What is being asked.
All lines below between the line with "click(73, 579)" and the line with "click(20, 591)", including both, must be copied exactly, and the pictures must be omitted.

Input records.
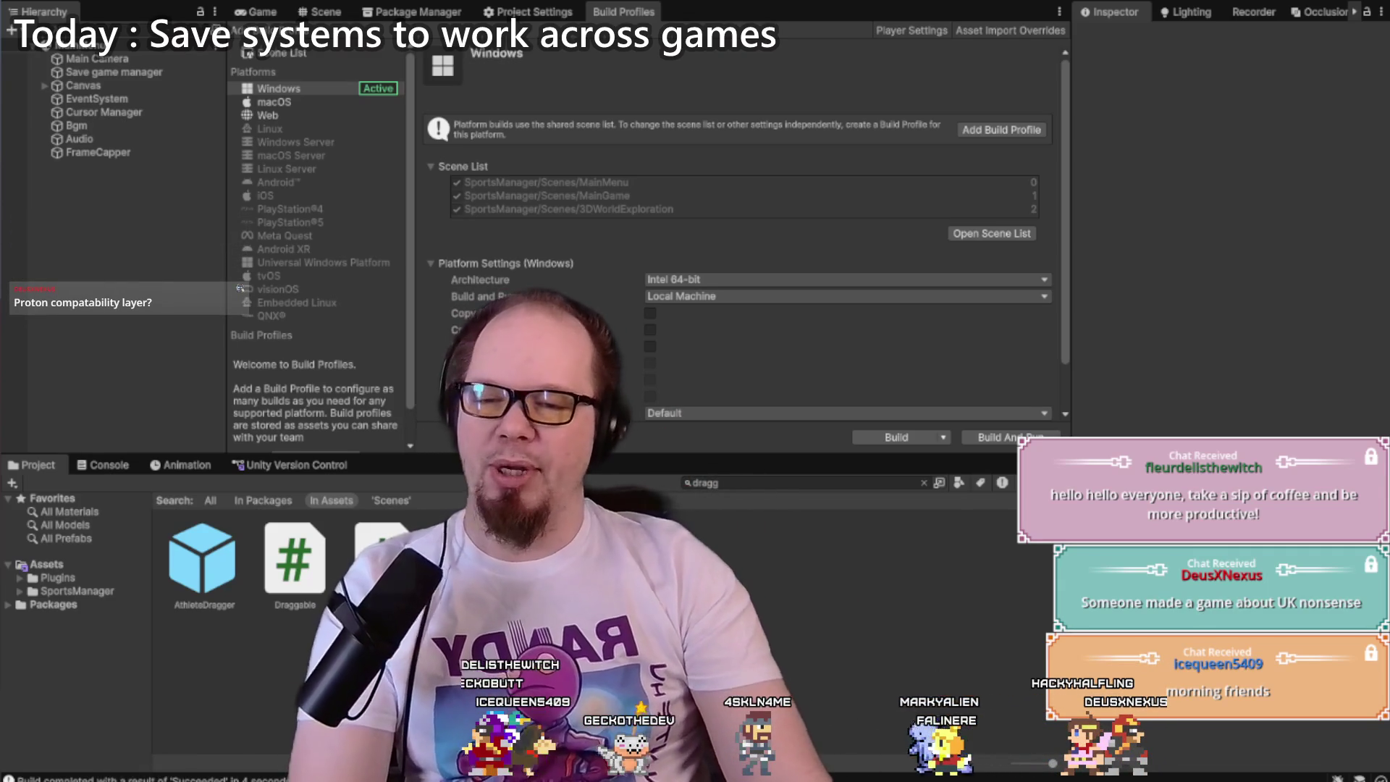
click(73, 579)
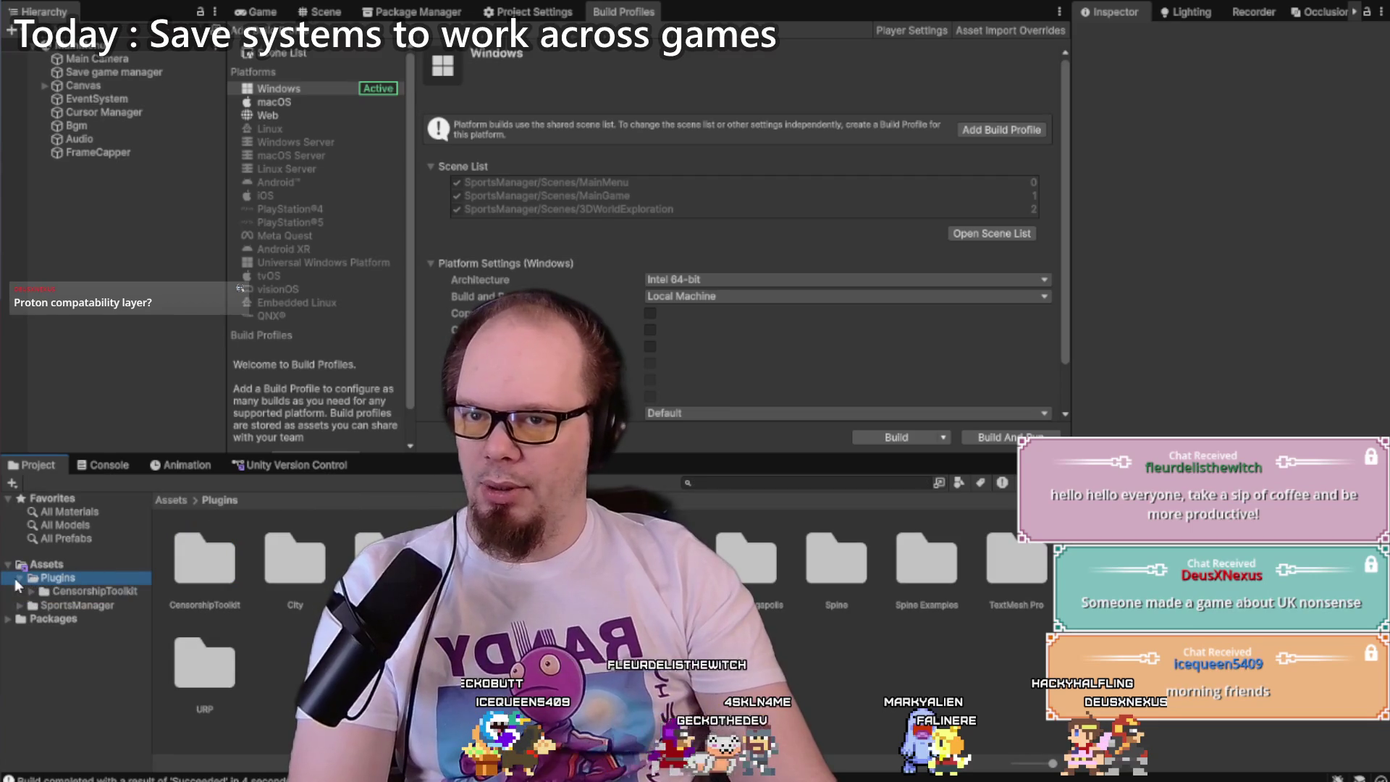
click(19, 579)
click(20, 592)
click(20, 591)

...

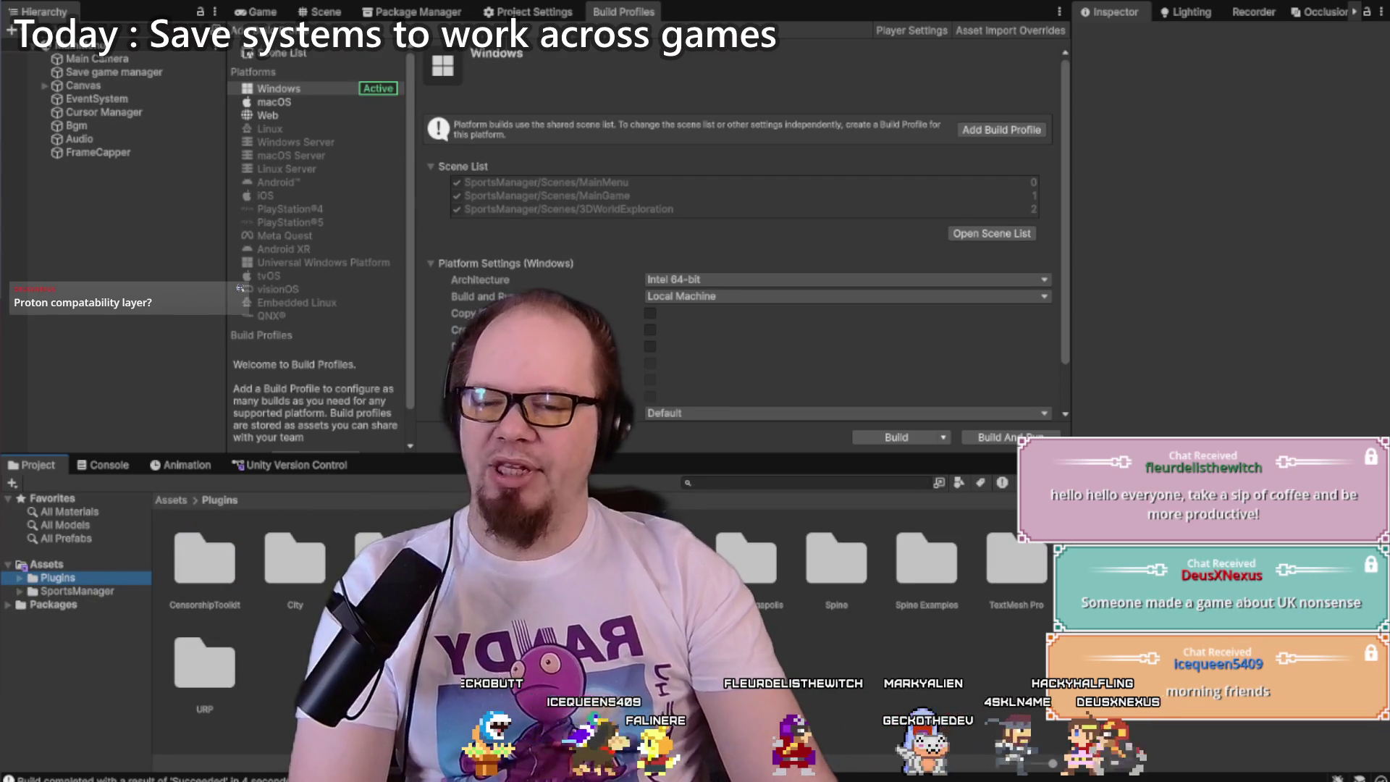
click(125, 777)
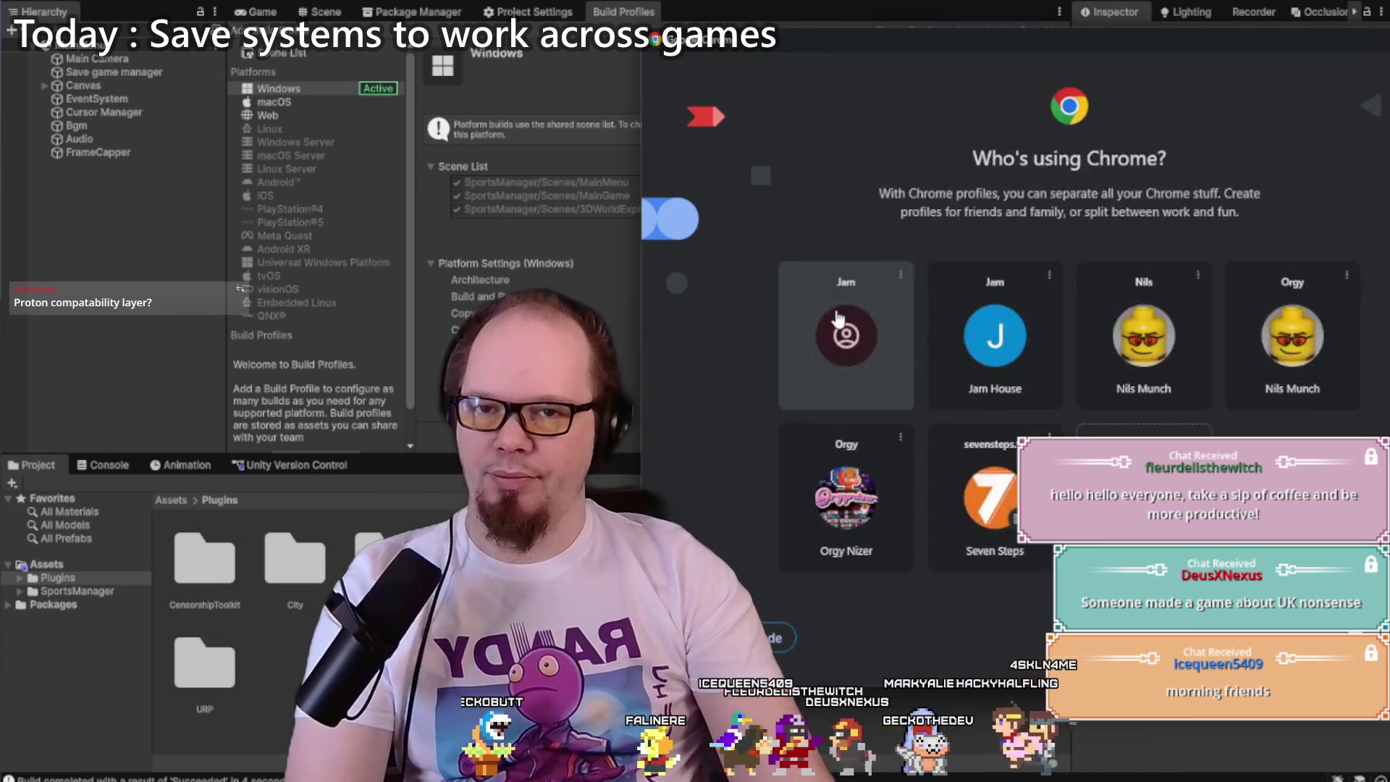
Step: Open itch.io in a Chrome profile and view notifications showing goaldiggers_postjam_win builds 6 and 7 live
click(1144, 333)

---

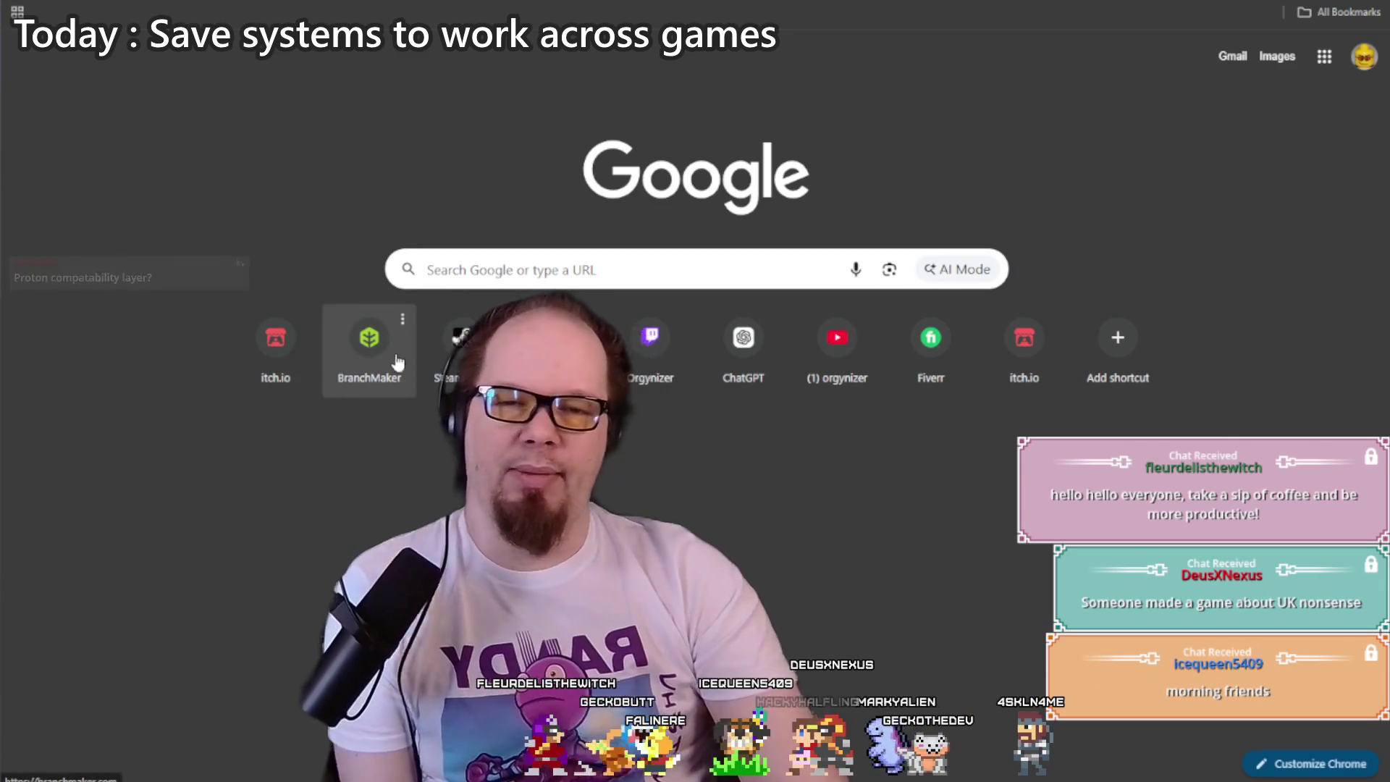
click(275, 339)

Task result.
click(73, 579)
click(19, 579)
click(20, 592)
click(20, 591)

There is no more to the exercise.